- _TESTO DI RIFERIMENTO_

Giurisprudenza - CORTE DI CASSAZIONE - Sentenza 15 maggio 2015, n. 20370

Reati societari - Fallimento - Scissione societaria - Operazione finalizzata a sottrarre i beni al fisco - Bancarotta fraudolenta per distrazione - Configurabilità

 

Ritenuto in fatto

 

1. Con decreto in data 05/12/2014, il Giudice delle indagini preliminari del Tribunale di Cagliari ha disposto il sequestro preventivo di una serie di beni nell'ambito del procedimento che vede S.P. preliminari, quale amministratore unico di S.G. fallita il 05/06/2014), in ordine al reato di bancarotta fraudolenta per distrazione realizzata attraverso un'operazione di scissione a favore di altra società - A. Immobiliare s.r.l. - mediante la quale a quest'ultima venivano trasferiti beni immobili (oggetto della misura reale) per un valore economico di circa 4 milioni di euro in assenza di corrispettivo e con la sola giustificazione economica di sottrarre detti beni ad esecuzione da parte del fisco, nonché in ordine al reato di cui all'art. 11 d. Igs. n. 74 del 2000.

- _DATI IN INGRESSO_

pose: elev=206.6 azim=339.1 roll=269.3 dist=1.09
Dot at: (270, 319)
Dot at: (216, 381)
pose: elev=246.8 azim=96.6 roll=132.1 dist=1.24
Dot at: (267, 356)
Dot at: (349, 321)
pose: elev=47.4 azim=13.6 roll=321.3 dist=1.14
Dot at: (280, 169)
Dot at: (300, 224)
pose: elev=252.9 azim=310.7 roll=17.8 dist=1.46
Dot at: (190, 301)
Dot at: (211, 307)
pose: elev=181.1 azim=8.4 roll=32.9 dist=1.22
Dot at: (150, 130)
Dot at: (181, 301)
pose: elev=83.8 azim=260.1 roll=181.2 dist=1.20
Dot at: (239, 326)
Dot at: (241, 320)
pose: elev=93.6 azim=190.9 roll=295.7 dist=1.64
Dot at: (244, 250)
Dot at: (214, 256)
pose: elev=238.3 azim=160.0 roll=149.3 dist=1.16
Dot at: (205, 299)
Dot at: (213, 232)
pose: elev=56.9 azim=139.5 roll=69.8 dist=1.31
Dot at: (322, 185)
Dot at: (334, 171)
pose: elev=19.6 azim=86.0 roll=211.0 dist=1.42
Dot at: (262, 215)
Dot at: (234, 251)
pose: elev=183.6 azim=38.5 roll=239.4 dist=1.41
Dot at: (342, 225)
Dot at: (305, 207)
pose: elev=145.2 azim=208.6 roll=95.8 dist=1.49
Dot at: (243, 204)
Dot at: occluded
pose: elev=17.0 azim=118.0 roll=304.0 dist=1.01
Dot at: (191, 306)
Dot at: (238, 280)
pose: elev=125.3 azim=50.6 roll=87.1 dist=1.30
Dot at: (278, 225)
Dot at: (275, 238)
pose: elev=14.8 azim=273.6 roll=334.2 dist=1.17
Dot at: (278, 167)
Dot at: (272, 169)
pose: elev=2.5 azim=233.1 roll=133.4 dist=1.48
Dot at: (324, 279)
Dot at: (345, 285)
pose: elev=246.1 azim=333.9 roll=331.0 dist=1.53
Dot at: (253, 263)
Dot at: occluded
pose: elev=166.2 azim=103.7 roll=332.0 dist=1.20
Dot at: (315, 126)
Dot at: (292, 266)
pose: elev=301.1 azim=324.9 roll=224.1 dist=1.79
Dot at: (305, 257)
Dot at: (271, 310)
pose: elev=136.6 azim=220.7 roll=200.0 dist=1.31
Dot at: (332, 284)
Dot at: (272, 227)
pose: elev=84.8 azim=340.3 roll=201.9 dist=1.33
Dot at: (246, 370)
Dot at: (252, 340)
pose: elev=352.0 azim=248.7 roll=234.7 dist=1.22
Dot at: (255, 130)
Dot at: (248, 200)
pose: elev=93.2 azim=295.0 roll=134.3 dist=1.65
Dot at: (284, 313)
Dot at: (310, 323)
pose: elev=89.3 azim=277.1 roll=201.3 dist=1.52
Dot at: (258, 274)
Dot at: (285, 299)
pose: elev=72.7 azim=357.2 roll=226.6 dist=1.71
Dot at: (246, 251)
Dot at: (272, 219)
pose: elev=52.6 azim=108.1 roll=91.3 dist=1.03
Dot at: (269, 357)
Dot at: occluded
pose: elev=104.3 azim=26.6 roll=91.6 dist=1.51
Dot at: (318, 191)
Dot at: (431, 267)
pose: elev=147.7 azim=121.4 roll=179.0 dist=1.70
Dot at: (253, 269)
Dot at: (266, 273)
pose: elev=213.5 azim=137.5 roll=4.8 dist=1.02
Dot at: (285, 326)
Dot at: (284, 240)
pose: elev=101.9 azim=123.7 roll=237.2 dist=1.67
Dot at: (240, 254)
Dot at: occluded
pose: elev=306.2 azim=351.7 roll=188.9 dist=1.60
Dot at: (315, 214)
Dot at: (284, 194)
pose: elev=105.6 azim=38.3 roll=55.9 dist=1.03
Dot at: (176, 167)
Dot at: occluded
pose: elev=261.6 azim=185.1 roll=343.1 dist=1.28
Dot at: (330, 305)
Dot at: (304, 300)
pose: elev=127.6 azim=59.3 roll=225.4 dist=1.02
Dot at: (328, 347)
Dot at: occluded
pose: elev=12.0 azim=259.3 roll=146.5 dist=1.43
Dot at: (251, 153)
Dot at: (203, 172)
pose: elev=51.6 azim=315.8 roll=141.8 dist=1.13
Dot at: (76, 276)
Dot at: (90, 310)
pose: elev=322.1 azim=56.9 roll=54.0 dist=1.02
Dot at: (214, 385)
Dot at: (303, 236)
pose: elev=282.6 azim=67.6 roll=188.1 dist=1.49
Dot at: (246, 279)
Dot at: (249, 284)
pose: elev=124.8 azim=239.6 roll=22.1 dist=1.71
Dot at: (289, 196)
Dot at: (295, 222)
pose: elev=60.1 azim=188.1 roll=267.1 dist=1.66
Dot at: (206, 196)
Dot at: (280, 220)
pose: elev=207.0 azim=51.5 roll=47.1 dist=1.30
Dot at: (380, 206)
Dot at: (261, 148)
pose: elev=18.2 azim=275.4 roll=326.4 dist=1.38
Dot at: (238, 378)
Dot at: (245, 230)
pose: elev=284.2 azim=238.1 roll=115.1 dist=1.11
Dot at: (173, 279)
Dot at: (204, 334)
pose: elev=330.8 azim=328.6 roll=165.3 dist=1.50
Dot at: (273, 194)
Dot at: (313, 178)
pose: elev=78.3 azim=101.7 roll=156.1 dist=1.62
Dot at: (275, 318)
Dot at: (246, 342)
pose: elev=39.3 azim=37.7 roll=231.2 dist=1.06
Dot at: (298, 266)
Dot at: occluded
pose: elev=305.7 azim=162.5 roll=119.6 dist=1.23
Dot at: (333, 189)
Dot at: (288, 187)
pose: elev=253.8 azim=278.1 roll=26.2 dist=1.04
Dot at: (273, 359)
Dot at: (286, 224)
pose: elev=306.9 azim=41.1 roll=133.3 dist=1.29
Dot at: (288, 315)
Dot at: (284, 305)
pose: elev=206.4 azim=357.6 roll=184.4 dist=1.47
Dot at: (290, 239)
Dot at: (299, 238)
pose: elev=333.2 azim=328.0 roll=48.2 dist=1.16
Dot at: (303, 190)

- _COMPITI DA SVOLGERE_
1 > Secondo la sentenza della Cassazione, quale valore economico avevano approssimativamente i beni immobili trasferiti ad A. Immobiliare s.r.l.?
2 > Trasforma in un elenco numerato le righe dei dati in ingresso, dalla riga che contiene "pose: elev=352.0 azim=248.7" fino alla riga che contiene "Dot at: (285, 299)", comprese entrambe e tralasciando le righe vuote.

- _RISULTATI ATTESI_
1 > Circa 4 milioni di euro.

2 >
1. pose: elev=352.0 azim=248.7 roll=234.7 dist=1.22
2. Dot at: (255, 130)
3. Dot at: (248, 200)
4. pose: elev=93.2 azim=295.0 roll=134.3 dist=1.65
5. Dot at: (284, 313)
6. Dot at: (310, 323)
7. pose: elev=89.3 azim=277.1 roll=201.3 dist=1.52
8. Dot at: (258, 274)
9. Dot at: (285, 299)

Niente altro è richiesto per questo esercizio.